INPUT:
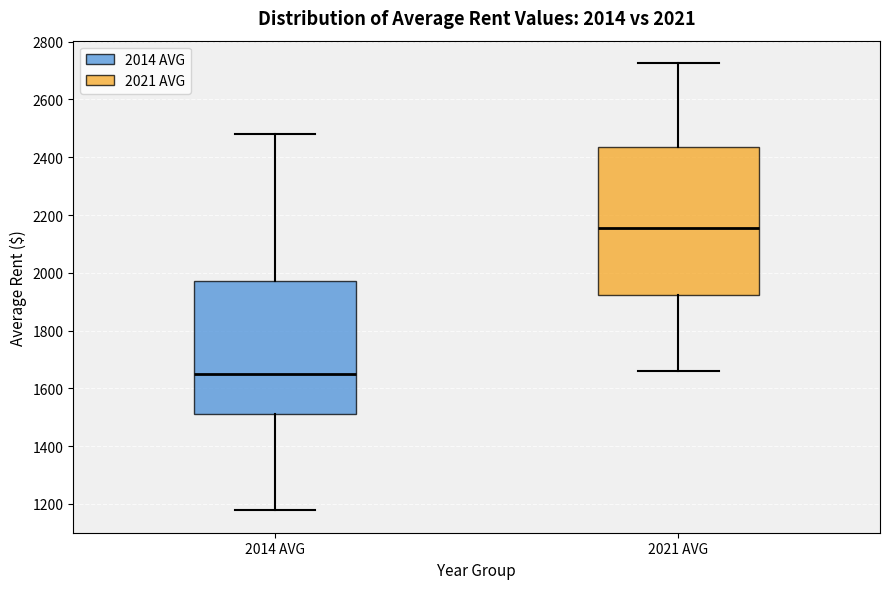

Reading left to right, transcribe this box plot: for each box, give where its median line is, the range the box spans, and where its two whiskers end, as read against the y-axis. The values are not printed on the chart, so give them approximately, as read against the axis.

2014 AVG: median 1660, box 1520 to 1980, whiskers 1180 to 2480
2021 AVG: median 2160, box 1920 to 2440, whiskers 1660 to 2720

* * *

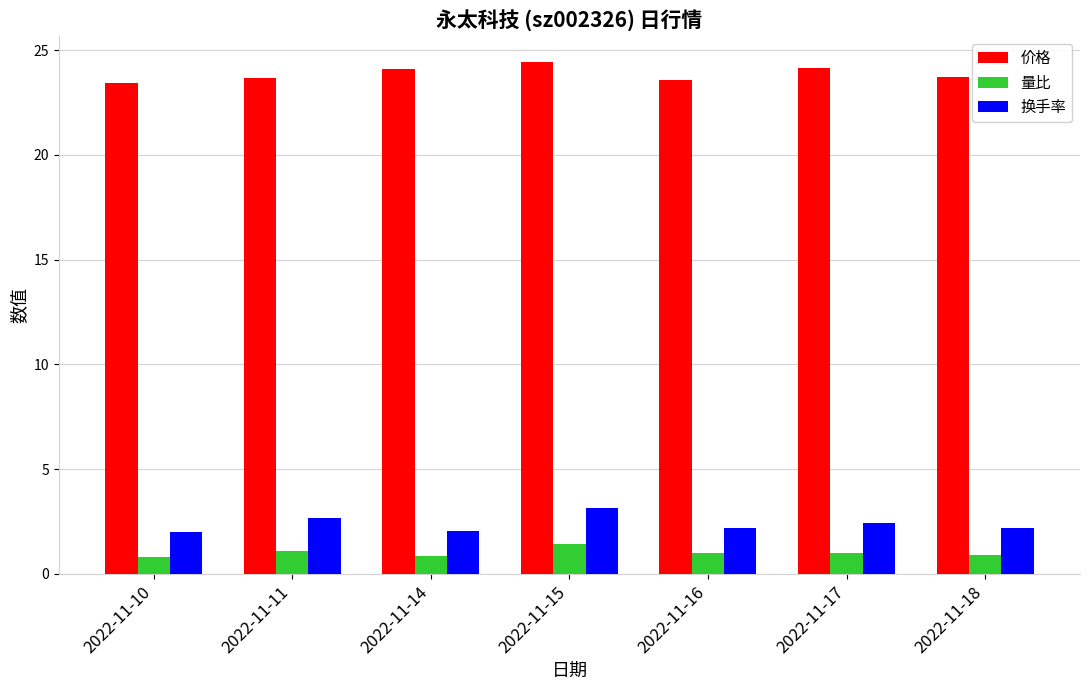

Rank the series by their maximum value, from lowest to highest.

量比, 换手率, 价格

* * *

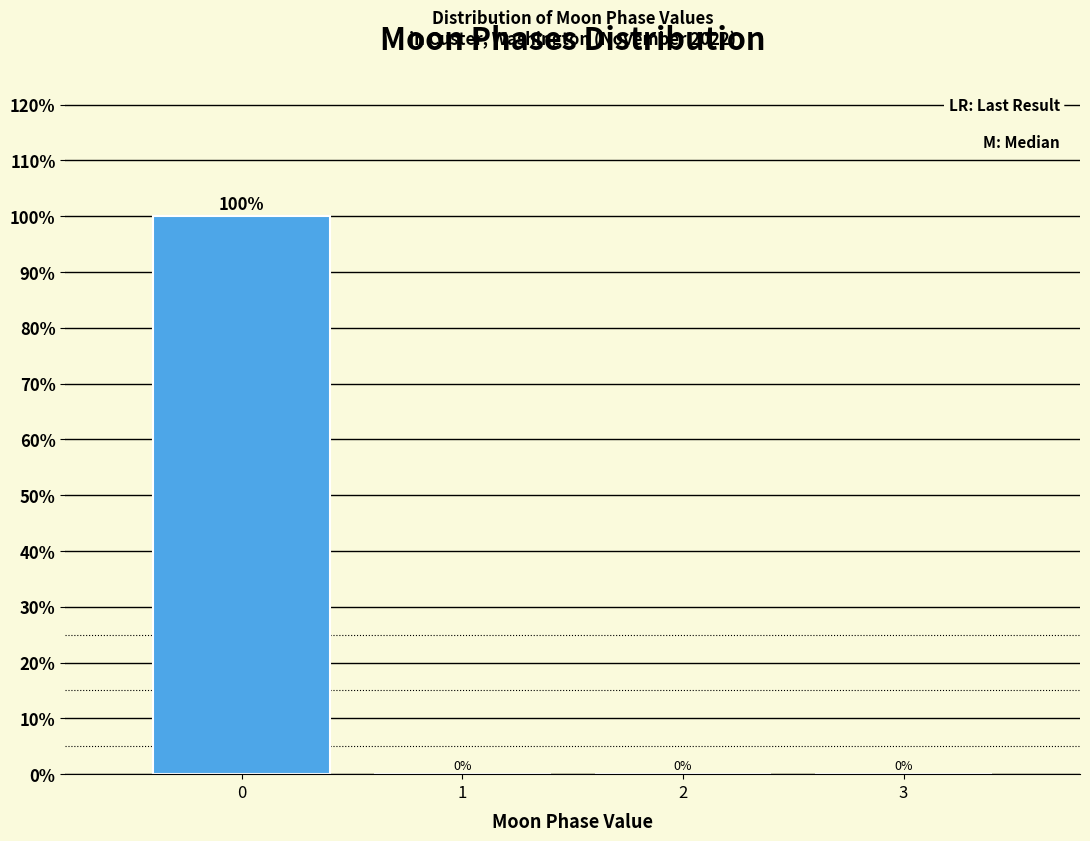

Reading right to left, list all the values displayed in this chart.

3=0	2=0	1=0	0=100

WRITTEN TASK:
Recast the lines from the one containing "2014 AVG: median" through the one containing "2021 AVG: median", inclusive, as a JSON list of strings, one string per line, with blank lines omitted.

RESULT BELOW:
[
  "2014 AVG: median 1660, box 1520 to 1980, whiskers 1180 to 2480",
  "2021 AVG: median 2160, box 1920 to 2440, whiskers 1660 to 2720"
]